Profits are a powerful motivator for Hollywood studios. So it might seem obvious that a blockbusting indicator of audience acceptance for interracial romance on-screen would lead to studios greenlighting more of them. But prejudices in Hollywood were as long-standing as they were elsewhere in society. Those prejudices did not disappear overnight, and the film industry did not embrace mixed-race couples on-screen.

There had been interracial screen romances, even in the silent era, but they were almost always pictured as either comically foolish or flat-out doomed. D.W. Griffith ended his silent tragedy Broken Blossoms Or the Yellow Man and the Girl with the deaths of both his title characters — a Chinese immigrant and a London prizefighter’s daughter.

The silent drama The Bronze Bride, about a white fur trapper who marries a Native American woman, also ended with tears. And in Show Boat in 1936, things end happily for nearly everyone except Julie, the wife of the showboat’s white leading man. She is of mixed race, but has been passing as white.

In the song “Can’t Help Lovin’ That Man of Mine,” Julie sings of being helplessly in love, and her husband is devoted to her. But she will nonetheless end up drunk and alone at the film’s end, looking from the shadows at the happier characters who have married within their own race.

In that, she had lots of company on-screen. Hollywood had adopted a Motion Picture Production Code in 1930 — popularly known as the Hays Code for its author, Will H. Hays, president of the Motion Picture Producers and Distributors of America — which explicitly prohibited the depiction of “sex relationships between the white and black races.” The code was meant to curb what bluenoses of that era considered immorality, and with interracial marriage then illegal in 30 states, depicting it would arguably have been condoning an illegal act.

Though Show Boat had been a hit on Broadway, movie theaters, especially in the South, might well have refused to play it even with the Production Code seal of approval. But the filmmakers had a trick to get around objections — a casting gambit used in many motion pictures of that era: Audiences were not actually seeing a black/white couple on-screen, because the biracial character was played by Helen Morgan, a white actress. Griffith had done the same thing in Broken Blossoms, casting a heavily made-up Richard Barthelmess as Chinese immigrant Cheng Huan.

========================================

REQUIREMENT
Repeat verbatim the portion of the passage on interracial romance in early Hollywood films that opens with the words containing "In the song" and closes with "an illegal act.".

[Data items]
========================================

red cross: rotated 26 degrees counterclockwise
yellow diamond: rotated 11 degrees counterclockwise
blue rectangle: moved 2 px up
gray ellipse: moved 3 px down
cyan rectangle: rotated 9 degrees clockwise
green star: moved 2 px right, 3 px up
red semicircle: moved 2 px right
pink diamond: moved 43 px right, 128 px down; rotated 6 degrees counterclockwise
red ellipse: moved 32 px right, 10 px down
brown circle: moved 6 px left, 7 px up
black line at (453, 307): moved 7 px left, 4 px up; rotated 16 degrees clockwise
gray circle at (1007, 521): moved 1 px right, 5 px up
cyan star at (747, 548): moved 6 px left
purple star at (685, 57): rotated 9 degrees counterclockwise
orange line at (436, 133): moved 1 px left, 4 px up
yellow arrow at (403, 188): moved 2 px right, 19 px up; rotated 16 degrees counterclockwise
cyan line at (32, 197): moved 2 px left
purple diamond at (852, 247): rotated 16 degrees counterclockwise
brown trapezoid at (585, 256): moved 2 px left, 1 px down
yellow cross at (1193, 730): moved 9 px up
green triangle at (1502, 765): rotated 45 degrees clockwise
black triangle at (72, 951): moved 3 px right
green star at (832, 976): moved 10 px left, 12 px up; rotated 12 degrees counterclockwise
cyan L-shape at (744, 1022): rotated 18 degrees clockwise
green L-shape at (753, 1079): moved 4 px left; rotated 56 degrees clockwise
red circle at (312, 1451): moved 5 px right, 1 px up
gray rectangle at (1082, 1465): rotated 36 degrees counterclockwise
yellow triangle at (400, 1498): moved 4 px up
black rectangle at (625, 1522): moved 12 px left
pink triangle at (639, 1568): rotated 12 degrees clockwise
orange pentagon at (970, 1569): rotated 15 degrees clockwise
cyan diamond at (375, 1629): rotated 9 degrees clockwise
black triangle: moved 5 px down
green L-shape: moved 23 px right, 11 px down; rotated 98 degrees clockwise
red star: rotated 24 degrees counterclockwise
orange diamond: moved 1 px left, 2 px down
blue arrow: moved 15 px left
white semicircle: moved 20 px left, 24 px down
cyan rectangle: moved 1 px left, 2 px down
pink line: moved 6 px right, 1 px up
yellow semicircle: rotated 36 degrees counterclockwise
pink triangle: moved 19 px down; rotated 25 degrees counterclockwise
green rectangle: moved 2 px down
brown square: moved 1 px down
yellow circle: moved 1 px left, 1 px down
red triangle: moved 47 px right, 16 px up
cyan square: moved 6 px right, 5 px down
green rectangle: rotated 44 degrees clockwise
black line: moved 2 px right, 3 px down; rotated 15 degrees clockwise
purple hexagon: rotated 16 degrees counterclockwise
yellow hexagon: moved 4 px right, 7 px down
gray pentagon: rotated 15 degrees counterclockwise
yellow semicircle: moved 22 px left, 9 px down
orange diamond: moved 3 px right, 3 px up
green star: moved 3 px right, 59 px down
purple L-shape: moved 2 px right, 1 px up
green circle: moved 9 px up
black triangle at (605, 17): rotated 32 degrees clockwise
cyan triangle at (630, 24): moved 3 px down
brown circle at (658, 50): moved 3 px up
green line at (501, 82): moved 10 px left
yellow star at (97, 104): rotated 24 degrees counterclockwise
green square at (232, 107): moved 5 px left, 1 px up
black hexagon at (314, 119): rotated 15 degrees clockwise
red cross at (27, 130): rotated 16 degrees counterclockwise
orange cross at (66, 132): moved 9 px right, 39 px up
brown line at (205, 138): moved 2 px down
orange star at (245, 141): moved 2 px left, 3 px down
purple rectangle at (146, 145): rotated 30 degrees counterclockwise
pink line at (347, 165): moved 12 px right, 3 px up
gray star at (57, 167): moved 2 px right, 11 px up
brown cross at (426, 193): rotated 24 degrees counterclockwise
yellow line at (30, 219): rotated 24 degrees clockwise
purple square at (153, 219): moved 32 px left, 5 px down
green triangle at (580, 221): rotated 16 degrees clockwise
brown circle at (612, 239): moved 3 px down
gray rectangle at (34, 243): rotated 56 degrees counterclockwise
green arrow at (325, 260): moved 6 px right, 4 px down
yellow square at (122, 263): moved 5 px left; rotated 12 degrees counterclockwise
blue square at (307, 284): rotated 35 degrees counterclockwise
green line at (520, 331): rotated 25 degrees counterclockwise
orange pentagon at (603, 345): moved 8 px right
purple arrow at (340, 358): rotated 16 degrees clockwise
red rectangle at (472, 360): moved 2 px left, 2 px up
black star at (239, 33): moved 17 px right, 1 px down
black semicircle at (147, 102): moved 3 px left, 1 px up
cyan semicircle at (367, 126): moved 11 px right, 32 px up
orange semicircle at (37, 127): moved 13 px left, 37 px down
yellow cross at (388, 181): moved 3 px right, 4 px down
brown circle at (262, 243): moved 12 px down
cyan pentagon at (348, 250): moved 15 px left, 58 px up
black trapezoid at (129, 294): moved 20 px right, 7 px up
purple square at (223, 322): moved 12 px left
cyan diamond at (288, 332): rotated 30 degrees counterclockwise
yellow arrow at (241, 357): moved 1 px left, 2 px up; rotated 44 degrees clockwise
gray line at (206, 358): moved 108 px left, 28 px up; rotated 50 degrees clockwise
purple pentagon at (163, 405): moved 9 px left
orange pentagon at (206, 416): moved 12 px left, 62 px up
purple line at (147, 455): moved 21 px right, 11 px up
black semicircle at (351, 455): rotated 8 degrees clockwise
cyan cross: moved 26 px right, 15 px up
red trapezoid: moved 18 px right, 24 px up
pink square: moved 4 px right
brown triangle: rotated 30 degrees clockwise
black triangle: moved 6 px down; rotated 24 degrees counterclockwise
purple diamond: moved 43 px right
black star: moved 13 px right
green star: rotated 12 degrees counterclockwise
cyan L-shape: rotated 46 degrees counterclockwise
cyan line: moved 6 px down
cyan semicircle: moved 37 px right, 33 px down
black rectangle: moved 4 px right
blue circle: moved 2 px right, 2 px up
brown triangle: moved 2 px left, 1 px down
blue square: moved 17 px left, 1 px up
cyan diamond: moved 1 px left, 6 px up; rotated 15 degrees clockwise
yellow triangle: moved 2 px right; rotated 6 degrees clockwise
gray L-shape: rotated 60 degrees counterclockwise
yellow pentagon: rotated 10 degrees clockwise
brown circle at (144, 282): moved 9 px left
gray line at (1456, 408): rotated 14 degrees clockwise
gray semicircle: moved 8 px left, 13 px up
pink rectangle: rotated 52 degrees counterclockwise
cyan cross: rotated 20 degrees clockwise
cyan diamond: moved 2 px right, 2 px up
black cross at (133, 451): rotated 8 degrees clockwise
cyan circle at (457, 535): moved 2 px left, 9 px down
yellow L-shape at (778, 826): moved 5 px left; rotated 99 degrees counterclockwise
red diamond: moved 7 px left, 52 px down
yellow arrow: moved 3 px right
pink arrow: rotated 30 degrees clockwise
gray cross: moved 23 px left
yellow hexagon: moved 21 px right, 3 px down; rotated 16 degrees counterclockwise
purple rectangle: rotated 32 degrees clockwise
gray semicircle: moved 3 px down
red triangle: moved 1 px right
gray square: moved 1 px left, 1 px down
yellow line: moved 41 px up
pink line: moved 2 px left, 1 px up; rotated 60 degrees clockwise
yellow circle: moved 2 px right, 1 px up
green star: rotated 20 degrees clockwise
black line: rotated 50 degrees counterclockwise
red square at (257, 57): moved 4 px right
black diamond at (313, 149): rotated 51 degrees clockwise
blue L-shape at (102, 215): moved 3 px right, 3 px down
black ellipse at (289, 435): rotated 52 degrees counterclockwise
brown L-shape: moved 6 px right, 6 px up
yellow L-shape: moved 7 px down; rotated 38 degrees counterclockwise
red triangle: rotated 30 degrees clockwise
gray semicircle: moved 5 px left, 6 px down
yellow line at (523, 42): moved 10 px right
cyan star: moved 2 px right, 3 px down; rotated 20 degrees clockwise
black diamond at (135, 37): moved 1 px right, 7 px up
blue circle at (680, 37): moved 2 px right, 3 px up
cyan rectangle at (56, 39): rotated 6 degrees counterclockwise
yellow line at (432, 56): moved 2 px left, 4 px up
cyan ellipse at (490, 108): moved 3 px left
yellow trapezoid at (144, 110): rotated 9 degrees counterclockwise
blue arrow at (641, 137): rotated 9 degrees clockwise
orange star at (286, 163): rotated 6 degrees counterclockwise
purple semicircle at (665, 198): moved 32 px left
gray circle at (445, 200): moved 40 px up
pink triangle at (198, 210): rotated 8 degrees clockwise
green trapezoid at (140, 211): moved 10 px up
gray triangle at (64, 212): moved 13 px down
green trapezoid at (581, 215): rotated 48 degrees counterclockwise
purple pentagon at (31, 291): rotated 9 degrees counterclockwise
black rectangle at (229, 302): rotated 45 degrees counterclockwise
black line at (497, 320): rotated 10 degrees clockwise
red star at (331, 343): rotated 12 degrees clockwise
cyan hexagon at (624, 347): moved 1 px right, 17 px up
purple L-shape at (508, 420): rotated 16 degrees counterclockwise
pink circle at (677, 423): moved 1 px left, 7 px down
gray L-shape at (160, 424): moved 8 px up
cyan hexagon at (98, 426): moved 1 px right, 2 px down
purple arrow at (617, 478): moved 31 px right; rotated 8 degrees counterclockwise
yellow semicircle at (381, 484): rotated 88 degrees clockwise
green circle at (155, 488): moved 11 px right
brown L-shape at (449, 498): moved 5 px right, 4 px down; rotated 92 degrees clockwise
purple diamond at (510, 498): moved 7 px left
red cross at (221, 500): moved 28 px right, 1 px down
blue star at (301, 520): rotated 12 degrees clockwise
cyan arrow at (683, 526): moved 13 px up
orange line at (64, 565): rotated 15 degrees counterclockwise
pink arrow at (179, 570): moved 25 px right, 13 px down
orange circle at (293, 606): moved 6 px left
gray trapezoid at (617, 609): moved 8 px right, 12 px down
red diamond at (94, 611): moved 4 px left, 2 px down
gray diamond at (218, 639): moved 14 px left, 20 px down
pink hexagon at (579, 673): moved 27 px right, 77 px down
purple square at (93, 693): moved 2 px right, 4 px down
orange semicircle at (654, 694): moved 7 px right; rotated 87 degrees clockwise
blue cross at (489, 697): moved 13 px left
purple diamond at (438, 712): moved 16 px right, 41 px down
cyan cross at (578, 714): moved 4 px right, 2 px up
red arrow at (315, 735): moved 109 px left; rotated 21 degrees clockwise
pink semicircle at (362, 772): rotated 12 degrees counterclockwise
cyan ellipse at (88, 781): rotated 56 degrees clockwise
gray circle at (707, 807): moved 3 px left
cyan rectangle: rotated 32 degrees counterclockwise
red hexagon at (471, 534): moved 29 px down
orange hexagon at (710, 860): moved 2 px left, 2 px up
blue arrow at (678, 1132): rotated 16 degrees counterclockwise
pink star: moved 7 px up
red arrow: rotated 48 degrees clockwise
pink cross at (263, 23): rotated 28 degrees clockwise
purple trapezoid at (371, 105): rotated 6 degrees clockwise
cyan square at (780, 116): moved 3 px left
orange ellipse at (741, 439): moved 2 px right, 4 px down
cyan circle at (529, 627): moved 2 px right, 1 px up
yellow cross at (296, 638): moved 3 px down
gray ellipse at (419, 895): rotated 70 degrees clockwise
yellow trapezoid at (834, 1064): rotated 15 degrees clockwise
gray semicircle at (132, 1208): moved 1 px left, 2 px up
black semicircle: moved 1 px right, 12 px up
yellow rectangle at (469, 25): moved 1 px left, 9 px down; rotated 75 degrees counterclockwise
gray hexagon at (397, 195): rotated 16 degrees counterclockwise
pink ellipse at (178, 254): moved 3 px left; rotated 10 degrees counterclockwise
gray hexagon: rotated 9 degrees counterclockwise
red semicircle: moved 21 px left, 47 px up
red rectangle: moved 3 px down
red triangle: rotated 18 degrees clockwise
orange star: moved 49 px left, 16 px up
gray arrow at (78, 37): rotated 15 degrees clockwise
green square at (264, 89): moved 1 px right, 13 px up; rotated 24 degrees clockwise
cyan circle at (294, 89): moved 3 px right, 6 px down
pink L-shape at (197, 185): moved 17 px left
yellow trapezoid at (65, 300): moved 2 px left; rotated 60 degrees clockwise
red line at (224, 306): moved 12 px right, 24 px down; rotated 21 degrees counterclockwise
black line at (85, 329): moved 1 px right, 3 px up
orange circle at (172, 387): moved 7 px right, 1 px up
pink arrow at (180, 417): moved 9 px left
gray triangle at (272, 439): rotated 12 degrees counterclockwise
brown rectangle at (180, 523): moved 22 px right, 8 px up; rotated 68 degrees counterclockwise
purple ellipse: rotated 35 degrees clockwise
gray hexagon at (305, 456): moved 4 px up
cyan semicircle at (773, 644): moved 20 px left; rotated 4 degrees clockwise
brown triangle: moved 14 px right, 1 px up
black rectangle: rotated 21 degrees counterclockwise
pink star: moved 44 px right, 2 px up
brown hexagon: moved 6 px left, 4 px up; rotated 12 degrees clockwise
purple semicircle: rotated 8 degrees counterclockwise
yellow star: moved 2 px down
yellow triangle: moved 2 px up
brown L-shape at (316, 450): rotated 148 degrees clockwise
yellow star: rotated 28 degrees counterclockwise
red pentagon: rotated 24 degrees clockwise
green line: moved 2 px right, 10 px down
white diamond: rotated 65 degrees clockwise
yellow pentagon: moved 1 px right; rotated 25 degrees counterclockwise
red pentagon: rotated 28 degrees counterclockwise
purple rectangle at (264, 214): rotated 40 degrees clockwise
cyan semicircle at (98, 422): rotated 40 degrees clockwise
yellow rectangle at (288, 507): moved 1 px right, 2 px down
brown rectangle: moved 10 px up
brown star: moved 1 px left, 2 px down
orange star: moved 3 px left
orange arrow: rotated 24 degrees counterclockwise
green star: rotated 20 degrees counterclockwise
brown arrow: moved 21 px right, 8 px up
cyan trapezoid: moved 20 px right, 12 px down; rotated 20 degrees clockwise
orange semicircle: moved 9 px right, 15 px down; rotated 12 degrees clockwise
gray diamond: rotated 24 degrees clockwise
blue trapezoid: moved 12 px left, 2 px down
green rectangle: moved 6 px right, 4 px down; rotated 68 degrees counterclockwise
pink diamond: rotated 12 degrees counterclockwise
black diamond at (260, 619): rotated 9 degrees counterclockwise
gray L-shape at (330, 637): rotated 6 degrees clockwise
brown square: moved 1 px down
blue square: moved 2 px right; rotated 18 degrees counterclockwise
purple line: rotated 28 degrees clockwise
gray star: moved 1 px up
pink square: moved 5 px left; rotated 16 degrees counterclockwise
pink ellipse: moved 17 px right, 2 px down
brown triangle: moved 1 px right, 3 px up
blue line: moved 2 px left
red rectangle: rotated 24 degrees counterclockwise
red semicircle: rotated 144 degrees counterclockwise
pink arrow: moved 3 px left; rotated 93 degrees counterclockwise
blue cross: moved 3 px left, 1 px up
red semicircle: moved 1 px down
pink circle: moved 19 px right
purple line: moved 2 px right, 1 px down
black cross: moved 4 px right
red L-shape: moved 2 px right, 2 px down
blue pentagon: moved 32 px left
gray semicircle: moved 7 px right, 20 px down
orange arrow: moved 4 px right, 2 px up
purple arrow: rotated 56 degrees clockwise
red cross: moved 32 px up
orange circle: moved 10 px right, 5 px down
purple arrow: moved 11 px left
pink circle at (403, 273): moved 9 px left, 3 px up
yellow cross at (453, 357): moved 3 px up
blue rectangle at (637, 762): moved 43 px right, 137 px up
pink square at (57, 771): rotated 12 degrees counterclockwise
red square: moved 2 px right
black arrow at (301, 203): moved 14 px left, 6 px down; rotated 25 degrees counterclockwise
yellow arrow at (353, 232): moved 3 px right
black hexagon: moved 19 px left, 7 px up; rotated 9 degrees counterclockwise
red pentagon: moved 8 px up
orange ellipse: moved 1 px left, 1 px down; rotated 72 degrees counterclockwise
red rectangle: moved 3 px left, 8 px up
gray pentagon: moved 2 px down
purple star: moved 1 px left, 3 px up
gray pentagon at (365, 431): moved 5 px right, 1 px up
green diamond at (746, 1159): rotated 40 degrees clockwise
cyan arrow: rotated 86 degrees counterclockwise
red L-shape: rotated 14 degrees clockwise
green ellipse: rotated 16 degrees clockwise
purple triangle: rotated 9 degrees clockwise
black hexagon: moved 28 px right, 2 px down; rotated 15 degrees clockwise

========================================

WORKED SOLUTION
In the song “Can’t Help Lovin’ That Man of Mine,” Julie sings of being helplessly in love, and her husband is devoted to her. But she will nonetheless end up drunk and alone at the film’s end, looking from the shadows at the happier characters who have married within their own race.

In that, she had lots of company on-screen. Hollywood had adopted a Motion Picture Production Code in 1930 — popularly known as the Hays Code for its author, Will H. Hays, president of the Motion Picture Producers and Distributors of America — which explicitly prohibited the depiction of “sex relationships between the white and black races.” The code was meant to curb what bluenoses of that era considered immorality, and with interracial marriage then illegal in 30 states, depicting it would arguably have been condoning an illegal act.